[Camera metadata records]
-- Opening Marker --

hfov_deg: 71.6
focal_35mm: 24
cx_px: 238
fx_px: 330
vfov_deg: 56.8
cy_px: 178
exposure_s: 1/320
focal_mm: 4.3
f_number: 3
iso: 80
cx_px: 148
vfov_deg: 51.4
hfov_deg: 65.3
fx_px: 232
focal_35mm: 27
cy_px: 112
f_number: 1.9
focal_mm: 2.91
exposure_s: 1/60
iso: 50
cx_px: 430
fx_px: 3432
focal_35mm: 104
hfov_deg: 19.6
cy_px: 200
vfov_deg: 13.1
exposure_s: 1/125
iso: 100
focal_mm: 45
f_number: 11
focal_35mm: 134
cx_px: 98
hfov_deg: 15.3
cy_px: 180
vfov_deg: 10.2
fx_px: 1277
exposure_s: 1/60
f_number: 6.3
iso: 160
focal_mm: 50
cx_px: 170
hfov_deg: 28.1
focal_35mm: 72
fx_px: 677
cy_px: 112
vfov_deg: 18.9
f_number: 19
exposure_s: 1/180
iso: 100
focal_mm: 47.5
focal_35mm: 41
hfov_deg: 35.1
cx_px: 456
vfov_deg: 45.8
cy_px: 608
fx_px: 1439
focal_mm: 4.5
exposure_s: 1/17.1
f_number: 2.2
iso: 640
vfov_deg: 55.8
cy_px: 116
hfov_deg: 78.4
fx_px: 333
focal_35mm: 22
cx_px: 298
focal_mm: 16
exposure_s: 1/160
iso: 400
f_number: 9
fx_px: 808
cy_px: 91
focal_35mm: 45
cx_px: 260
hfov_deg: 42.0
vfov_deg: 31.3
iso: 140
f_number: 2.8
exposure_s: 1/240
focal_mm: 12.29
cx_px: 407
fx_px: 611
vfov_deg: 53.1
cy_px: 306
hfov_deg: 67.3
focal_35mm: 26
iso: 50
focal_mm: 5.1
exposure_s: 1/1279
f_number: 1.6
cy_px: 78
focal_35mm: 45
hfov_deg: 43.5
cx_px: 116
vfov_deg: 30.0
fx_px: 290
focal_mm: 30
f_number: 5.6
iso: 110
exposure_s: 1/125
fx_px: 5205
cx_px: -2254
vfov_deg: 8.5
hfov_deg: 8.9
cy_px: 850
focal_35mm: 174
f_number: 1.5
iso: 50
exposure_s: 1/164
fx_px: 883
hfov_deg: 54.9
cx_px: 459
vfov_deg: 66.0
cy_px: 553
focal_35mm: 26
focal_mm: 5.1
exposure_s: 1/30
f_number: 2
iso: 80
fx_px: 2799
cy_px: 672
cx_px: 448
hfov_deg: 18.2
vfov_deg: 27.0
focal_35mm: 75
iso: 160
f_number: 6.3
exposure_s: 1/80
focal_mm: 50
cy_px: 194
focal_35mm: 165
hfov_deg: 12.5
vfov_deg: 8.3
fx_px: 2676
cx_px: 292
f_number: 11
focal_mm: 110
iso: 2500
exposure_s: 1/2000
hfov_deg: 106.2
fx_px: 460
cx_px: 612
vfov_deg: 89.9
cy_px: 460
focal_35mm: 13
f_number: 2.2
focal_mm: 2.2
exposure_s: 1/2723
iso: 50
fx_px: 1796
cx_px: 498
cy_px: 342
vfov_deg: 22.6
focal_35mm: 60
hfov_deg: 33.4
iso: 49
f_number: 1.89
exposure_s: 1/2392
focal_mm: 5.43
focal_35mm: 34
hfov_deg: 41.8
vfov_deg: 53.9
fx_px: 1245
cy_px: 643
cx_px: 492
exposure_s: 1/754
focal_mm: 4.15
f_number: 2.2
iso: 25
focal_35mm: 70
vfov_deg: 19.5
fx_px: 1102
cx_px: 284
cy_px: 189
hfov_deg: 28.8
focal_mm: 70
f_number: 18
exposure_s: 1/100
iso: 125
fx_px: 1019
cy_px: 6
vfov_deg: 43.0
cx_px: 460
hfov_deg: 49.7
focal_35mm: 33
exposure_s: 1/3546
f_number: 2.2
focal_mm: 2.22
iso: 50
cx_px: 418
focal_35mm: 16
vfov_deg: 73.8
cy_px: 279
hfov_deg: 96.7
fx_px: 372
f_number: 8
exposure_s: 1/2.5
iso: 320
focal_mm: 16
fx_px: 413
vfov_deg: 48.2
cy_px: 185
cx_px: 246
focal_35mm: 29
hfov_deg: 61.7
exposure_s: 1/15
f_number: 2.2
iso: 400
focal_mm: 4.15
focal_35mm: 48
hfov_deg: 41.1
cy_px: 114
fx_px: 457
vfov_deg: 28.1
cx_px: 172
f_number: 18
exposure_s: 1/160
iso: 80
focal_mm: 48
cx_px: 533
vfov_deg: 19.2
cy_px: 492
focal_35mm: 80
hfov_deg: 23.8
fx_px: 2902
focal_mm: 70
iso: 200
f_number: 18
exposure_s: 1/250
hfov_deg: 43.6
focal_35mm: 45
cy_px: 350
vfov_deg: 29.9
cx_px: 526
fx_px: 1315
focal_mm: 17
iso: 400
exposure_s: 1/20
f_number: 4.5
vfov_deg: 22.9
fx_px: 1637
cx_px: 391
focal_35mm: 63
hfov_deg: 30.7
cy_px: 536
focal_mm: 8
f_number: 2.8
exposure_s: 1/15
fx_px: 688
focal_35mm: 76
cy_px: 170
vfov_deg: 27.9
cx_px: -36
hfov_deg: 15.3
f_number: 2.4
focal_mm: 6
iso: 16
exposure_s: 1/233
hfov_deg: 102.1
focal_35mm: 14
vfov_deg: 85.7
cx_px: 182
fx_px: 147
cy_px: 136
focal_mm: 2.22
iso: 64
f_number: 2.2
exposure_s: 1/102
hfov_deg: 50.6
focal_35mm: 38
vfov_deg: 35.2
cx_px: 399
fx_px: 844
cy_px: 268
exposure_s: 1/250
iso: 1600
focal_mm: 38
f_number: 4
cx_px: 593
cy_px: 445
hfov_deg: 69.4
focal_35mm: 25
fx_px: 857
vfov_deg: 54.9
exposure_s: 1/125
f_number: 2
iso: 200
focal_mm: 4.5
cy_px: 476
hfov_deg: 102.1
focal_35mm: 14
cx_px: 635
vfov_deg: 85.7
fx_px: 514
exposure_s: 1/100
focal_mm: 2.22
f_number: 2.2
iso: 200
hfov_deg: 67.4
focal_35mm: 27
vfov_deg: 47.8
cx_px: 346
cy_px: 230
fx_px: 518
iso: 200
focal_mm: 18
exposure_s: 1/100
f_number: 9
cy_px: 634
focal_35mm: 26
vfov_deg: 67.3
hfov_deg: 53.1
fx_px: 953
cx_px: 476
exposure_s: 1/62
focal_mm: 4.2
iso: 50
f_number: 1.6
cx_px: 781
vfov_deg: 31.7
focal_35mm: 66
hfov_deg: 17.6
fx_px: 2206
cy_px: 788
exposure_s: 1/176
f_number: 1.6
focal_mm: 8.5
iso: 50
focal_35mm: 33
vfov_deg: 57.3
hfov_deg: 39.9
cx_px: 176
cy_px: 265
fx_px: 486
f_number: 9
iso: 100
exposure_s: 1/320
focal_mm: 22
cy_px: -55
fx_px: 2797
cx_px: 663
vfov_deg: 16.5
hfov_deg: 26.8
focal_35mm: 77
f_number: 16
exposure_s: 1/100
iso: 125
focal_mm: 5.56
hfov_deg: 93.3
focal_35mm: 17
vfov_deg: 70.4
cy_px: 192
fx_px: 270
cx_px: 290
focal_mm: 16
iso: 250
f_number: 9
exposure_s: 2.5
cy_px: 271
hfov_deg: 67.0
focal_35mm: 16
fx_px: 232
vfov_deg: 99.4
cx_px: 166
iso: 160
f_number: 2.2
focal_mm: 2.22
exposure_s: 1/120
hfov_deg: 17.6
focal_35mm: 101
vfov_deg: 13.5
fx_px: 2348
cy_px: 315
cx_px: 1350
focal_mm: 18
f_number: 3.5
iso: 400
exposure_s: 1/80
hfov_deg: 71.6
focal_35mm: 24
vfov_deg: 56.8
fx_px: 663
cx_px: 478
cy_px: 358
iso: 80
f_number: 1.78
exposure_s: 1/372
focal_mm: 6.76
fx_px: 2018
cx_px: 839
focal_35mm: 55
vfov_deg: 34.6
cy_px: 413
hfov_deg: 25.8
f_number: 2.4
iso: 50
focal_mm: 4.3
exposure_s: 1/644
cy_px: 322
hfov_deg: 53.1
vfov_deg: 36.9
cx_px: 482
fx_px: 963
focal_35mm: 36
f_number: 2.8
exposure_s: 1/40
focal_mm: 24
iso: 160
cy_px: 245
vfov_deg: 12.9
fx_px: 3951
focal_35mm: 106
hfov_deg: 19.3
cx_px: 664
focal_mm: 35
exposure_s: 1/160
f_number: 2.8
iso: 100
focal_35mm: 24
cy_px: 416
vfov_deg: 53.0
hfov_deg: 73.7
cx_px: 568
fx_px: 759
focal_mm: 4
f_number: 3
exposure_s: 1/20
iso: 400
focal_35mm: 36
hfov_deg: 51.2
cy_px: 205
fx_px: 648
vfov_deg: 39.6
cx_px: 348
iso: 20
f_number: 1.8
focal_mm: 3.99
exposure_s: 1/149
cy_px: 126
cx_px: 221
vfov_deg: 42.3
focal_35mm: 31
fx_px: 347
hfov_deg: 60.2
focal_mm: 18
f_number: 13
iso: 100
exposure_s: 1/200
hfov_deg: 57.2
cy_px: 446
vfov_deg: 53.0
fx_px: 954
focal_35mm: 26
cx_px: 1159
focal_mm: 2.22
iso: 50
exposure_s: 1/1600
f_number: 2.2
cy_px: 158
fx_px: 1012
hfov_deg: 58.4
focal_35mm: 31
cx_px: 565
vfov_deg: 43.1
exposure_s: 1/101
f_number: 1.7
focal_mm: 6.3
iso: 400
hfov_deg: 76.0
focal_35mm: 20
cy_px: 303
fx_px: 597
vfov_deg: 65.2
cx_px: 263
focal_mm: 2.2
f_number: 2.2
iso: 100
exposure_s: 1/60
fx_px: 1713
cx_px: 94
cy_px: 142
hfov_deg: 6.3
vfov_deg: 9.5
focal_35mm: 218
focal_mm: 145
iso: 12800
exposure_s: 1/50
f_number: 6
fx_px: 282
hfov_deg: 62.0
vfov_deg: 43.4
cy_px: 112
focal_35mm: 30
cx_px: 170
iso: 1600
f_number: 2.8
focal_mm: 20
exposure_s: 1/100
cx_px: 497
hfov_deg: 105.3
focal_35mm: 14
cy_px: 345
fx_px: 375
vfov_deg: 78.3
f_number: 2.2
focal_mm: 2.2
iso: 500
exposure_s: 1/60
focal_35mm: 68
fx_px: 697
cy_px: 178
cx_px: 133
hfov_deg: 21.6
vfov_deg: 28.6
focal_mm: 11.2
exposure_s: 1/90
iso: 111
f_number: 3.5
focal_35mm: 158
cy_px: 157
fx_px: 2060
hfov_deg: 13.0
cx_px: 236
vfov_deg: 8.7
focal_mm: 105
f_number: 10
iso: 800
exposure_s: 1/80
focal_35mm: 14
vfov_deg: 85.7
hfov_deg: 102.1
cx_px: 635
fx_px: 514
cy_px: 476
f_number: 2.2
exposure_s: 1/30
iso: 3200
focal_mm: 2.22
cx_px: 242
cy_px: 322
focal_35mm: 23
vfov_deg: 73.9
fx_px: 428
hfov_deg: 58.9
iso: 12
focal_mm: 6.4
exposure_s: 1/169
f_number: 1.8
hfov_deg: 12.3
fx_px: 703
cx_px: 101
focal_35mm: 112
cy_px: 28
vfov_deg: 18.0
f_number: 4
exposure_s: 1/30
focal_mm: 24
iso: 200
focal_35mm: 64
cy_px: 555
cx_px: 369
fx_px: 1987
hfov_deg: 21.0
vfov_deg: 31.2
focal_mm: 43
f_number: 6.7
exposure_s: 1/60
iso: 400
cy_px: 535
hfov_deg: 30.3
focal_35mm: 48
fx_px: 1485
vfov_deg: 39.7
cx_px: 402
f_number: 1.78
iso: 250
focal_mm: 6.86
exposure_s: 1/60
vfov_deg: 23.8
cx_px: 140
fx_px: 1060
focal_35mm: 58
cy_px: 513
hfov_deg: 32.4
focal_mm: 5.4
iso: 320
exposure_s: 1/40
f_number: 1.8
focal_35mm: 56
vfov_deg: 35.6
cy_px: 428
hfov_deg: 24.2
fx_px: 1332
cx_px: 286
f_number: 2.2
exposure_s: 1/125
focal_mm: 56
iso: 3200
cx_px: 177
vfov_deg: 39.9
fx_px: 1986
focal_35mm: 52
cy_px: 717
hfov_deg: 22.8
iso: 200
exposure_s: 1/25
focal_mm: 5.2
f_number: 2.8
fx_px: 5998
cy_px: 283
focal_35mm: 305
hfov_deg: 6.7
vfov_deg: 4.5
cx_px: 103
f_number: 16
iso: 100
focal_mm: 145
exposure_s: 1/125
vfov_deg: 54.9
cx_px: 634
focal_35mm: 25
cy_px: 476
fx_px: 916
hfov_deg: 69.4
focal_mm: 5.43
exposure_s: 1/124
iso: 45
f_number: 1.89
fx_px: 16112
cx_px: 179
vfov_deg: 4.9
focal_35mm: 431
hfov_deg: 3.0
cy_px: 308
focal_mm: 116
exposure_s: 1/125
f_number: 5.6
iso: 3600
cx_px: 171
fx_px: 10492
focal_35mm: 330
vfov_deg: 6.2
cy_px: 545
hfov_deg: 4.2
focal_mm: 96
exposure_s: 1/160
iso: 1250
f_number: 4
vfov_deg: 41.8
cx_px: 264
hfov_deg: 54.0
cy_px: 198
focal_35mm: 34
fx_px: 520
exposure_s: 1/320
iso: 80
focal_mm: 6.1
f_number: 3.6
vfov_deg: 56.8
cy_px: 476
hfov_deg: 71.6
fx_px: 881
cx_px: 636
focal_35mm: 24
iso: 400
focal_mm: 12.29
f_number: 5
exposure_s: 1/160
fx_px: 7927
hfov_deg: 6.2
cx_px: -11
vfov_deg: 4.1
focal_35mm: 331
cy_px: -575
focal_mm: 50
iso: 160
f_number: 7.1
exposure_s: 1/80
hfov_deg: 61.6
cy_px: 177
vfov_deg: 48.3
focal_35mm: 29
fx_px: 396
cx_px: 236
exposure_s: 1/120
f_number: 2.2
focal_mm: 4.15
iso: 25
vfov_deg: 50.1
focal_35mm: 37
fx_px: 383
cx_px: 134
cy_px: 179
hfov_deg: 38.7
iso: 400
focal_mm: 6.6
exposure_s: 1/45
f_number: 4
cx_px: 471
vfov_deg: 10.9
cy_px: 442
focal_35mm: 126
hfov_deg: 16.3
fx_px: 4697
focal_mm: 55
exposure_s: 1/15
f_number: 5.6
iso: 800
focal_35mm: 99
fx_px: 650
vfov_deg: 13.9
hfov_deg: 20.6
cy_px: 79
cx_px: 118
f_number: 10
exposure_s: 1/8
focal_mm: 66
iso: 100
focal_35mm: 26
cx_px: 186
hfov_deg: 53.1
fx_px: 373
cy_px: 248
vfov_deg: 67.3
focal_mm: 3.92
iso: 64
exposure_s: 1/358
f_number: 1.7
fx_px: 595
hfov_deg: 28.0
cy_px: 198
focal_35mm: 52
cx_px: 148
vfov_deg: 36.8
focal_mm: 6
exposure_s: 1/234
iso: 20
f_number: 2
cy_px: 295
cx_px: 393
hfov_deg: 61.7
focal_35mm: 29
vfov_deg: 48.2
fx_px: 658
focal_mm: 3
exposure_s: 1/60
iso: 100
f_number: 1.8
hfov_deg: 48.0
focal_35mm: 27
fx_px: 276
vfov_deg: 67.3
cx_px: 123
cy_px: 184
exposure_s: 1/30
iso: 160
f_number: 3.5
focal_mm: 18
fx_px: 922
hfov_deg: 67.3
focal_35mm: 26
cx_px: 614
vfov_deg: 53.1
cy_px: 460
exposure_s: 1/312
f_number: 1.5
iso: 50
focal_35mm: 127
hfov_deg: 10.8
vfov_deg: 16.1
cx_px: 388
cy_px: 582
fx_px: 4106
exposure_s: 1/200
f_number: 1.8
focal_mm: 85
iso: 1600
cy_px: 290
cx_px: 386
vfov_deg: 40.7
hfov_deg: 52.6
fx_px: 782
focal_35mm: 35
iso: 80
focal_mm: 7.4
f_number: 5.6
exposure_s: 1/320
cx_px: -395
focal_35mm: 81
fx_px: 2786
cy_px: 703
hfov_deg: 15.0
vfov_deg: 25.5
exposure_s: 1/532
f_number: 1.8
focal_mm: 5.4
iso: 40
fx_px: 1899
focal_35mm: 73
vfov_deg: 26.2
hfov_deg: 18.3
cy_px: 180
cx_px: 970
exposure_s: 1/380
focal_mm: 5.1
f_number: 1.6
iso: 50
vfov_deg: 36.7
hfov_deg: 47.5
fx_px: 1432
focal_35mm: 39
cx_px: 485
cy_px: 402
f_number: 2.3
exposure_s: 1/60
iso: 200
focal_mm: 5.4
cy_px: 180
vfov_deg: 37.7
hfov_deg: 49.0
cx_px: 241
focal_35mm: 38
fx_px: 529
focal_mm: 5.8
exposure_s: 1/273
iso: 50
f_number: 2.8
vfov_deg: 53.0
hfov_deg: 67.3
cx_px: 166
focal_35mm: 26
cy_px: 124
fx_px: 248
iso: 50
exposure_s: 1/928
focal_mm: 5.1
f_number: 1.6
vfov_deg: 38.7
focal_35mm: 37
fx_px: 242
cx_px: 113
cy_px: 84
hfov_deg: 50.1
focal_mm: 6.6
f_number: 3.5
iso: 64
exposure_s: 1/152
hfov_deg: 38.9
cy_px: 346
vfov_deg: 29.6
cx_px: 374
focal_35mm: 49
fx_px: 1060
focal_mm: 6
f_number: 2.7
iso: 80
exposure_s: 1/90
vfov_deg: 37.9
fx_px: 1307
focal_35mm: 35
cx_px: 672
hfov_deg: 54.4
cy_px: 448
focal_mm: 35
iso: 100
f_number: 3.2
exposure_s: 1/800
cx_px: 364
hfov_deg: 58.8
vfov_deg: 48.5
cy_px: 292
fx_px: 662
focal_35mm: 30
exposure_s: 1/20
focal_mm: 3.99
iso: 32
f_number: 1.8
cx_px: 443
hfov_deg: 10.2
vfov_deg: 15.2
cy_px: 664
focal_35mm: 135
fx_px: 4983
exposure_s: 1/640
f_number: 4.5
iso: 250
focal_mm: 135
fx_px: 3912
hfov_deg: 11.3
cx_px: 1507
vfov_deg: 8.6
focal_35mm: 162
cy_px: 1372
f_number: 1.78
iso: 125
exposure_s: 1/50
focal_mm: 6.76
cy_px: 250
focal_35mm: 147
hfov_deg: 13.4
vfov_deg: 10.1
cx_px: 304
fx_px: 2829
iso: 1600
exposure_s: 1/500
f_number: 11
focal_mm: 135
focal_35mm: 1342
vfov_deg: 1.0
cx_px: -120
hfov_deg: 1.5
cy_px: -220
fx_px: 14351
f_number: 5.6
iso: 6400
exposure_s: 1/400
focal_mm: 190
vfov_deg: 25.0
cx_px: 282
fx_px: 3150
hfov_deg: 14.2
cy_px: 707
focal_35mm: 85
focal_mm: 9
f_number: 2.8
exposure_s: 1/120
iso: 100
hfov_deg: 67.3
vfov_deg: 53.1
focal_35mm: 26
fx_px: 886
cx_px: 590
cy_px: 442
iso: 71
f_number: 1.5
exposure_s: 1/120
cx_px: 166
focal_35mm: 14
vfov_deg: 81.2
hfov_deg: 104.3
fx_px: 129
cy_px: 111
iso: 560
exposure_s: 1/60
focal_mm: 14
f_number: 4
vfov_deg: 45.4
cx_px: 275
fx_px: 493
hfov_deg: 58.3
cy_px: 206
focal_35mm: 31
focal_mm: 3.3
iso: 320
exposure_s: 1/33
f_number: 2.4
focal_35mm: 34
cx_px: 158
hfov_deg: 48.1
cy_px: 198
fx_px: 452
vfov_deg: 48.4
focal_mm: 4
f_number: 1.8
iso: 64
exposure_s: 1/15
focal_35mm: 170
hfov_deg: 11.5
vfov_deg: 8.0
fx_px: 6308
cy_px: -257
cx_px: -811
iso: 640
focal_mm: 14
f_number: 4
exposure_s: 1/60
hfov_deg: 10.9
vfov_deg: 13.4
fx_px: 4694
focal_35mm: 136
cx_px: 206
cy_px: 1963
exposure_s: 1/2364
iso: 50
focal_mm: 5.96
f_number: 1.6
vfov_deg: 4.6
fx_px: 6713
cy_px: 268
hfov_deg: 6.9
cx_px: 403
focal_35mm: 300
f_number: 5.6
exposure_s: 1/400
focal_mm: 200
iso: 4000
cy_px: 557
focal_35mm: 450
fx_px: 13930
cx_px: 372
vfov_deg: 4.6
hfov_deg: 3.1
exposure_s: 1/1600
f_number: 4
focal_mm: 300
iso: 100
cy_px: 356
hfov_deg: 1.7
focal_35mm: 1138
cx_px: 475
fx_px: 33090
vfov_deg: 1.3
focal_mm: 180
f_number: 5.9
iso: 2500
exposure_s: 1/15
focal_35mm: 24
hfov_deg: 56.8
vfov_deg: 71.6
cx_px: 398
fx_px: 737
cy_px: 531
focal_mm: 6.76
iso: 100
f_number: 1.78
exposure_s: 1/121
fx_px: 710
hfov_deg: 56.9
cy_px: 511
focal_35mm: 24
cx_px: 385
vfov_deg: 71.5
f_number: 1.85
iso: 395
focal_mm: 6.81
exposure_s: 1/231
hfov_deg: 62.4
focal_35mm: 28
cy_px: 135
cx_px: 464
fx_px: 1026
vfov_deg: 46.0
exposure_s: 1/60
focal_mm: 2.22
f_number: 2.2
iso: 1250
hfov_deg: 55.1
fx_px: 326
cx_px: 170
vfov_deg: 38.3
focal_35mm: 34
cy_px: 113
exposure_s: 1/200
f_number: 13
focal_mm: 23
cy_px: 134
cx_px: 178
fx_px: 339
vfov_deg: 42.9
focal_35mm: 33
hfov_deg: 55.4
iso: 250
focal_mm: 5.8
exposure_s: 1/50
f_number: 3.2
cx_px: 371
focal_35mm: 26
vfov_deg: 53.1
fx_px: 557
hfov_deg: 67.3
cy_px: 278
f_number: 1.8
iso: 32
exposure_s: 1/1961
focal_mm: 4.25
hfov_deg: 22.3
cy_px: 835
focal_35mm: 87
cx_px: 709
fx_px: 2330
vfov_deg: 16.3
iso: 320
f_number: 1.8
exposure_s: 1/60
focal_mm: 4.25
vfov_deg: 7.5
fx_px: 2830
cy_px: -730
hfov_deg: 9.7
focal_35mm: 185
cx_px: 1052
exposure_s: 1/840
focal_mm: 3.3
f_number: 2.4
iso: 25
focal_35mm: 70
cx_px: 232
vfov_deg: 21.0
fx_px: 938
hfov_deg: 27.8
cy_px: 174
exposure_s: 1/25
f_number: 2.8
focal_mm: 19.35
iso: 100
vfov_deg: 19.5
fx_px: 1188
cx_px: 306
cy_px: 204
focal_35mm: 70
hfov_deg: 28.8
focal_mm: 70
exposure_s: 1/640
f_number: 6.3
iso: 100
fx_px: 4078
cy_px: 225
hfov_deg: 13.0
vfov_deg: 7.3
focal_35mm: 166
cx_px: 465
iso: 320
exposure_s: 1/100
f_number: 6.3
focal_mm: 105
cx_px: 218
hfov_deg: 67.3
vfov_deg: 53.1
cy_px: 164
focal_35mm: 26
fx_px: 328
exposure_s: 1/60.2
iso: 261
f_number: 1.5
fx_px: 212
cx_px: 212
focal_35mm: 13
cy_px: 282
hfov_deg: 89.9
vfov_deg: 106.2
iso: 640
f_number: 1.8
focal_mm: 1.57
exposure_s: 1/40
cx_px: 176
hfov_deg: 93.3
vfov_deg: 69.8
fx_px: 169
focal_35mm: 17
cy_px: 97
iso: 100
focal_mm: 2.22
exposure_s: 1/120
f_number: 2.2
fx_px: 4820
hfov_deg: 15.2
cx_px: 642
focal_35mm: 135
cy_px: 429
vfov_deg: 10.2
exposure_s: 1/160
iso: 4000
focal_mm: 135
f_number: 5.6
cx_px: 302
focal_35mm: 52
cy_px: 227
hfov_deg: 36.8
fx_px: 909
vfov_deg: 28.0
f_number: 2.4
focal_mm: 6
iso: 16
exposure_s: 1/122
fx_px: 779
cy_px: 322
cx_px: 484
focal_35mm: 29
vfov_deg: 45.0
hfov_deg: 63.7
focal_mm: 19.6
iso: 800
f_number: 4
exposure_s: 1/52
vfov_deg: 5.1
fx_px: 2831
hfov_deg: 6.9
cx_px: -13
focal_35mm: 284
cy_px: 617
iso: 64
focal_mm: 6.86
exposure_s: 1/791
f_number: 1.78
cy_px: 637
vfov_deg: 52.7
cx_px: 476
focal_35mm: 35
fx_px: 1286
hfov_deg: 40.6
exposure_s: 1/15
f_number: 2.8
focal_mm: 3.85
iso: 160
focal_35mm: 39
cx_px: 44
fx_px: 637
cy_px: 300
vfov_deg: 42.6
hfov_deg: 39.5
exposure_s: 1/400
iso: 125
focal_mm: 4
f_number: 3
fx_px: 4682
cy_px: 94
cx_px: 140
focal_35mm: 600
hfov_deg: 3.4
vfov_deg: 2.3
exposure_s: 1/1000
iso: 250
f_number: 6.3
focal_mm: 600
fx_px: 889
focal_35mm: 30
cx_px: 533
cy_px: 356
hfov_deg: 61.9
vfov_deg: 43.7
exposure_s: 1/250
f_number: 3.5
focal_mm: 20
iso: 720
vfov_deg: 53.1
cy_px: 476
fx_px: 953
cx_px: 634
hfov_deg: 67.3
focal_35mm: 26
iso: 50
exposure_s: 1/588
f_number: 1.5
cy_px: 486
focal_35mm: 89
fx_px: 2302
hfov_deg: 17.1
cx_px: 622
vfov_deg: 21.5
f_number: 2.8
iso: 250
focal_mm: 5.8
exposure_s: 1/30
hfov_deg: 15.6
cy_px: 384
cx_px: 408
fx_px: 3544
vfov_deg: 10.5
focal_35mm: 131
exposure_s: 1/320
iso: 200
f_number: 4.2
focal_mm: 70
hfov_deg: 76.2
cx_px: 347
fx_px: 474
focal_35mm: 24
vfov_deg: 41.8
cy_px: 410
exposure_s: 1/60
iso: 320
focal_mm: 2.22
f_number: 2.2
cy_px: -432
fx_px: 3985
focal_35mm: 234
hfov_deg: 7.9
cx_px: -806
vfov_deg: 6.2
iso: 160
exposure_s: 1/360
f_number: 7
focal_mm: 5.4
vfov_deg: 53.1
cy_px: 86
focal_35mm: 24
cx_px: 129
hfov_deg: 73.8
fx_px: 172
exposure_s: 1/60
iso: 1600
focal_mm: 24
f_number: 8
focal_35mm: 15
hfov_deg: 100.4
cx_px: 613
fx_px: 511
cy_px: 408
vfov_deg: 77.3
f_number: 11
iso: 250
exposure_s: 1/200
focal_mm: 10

-- Closing Marker --

Retype, exactly as written, each line from the one that has "exposure_s: 1/588" to the bottom of the entries above, and include both of those lines.

● Your solution:
exposure_s: 1/588
f_number: 1.5
cy_px: 486
focal_35mm: 89
fx_px: 2302
hfov_deg: 17.1
cx_px: 622
vfov_deg: 21.5
f_number: 2.8
iso: 250
focal_mm: 5.8
exposure_s: 1/30
hfov_deg: 15.6
cy_px: 384
cx_px: 408
fx_px: 3544
vfov_deg: 10.5
focal_35mm: 131
exposure_s: 1/320
iso: 200
f_number: 4.2
focal_mm: 70
hfov_deg: 76.2
cx_px: 347
fx_px: 474
focal_35mm: 24
vfov_deg: 41.8
cy_px: 410
exposure_s: 1/60
iso: 320
focal_mm: 2.22
f_number: 2.2
cy_px: -432
fx_px: 3985
focal_35mm: 234
hfov_deg: 7.9
cx_px: -806
vfov_deg: 6.2
iso: 160
exposure_s: 1/360
f_number: 7
focal_mm: 5.4
vfov_deg: 53.1
cy_px: 86
focal_35mm: 24
cx_px: 129
hfov_deg: 73.8
fx_px: 172
exposure_s: 1/60
iso: 1600
focal_mm: 24
f_number: 8
focal_35mm: 15
hfov_deg: 100.4
cx_px: 613
fx_px: 511
cy_px: 408
vfov_deg: 77.3
f_number: 11
iso: 250
exposure_s: 1/200
focal_mm: 10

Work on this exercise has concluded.